**Data excerpts**
%%
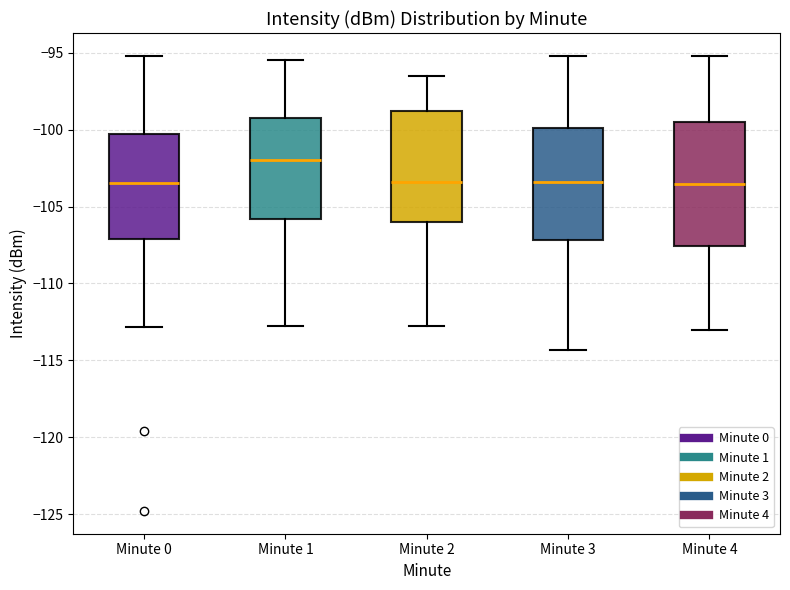

Reading left to right, transcribe this box plot: for each box, give where its median line is, the range the box spans, and where its two whiskers end, as read against the y-axis. The values are not printed on the chart, so give them approximately, as read against the axis.

Minute 0: median -103.5, box -107.0 to -100.5, whiskers -113.0 to -95.0
Minute 1: median -102.0, box -106.0 to -99.5, whiskers -113.0 to -95.5
Minute 2: median -103.5, box -106.0 to -99.0, whiskers -113.0 to -96.5
Minute 3: median -103.5, box -107.0 to -100.0, whiskers -114.5 to -95.0
Minute 4: median -103.5, box -107.5 to -99.5, whiskers -113.0 to -95.0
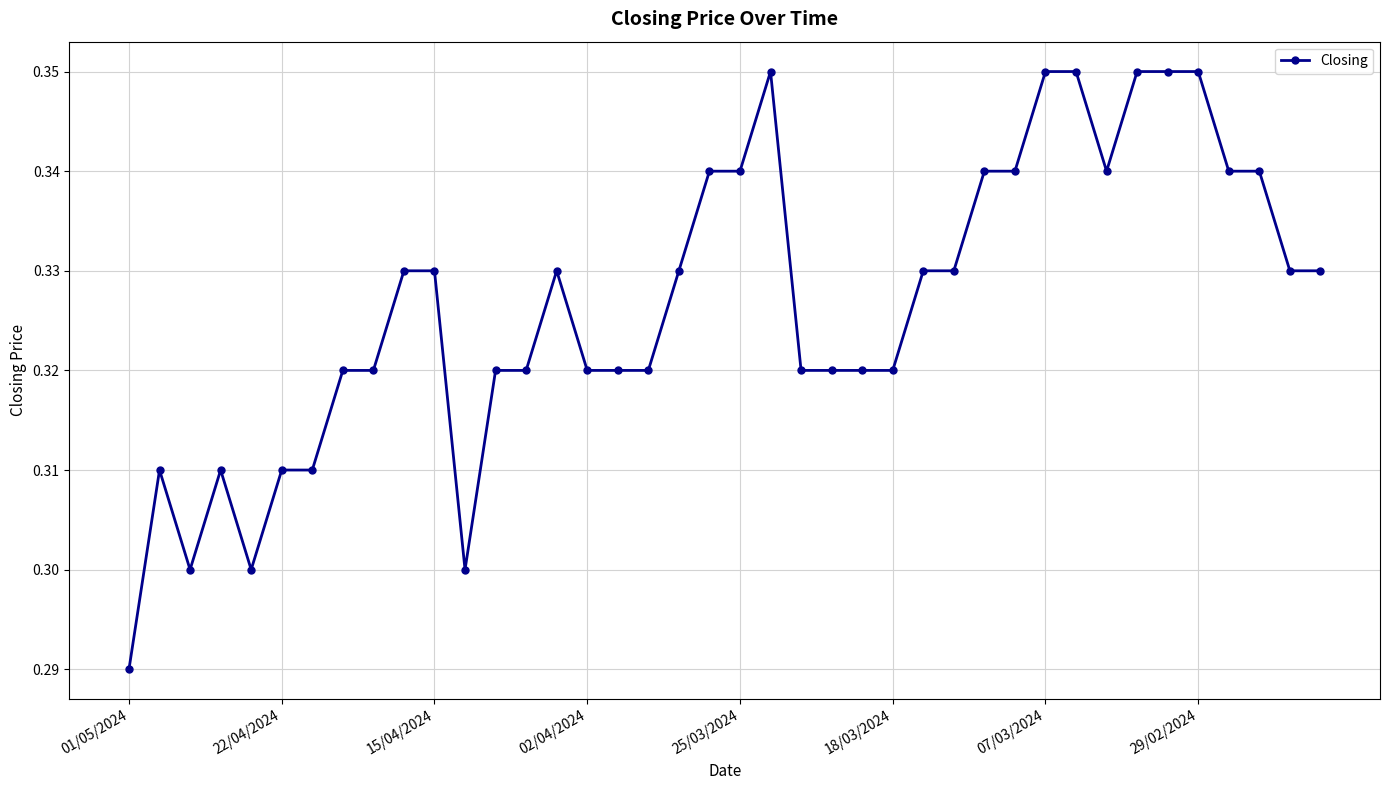

How many values are between 0 and 1?

40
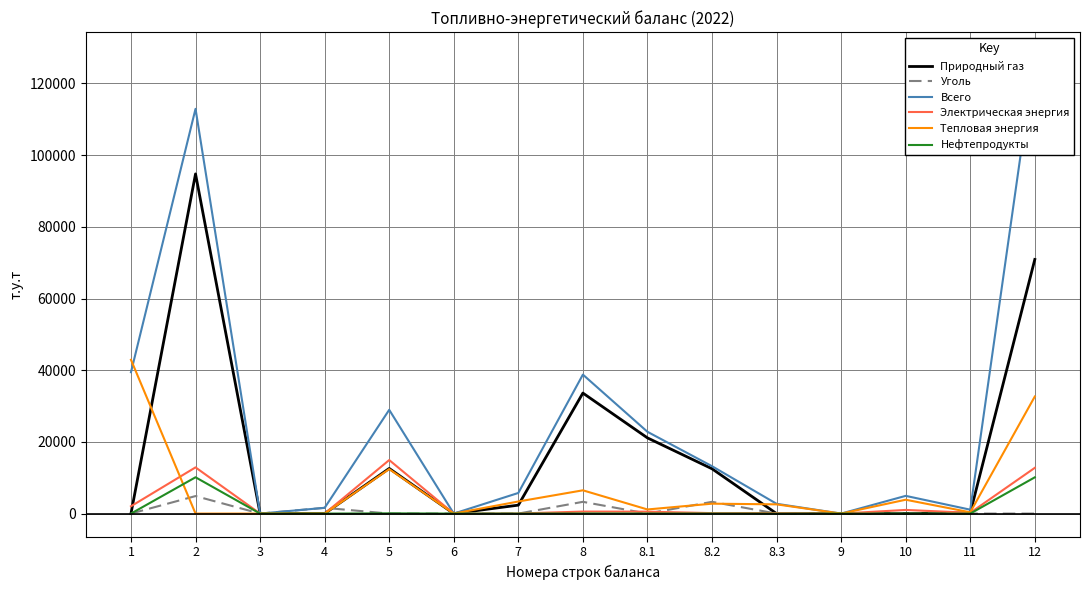

At which category is the sum across all series the highest?

12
%%
**What to produce**
Please return every line of the material above word for word, omitting the pictures.

**The completed task**
Reading left to right, transcribe this box plot: for each box, give where its median line is, the range the box spans, and where its two whiskers end, as read against the y-axis. The values are not printed on the chart, so give them approximately, as read against the axis.

Minute 0: median -103.5, box -107.0 to -100.5, whiskers -113.0 to -95.0
Minute 1: median -102.0, box -106.0 to -99.5, whiskers -113.0 to -95.5
Minute 2: median -103.5, box -106.0 to -99.0, whiskers -113.0 to -96.5
Minute 3: median -103.5, box -107.0 to -100.0, whiskers -114.5 to -95.0
Minute 4: median -103.5, box -107.5 to -99.5, whiskers -113.0 to -95.0

How many values are between 0 and 1?

40

At which category is the sum across all series the highest?

12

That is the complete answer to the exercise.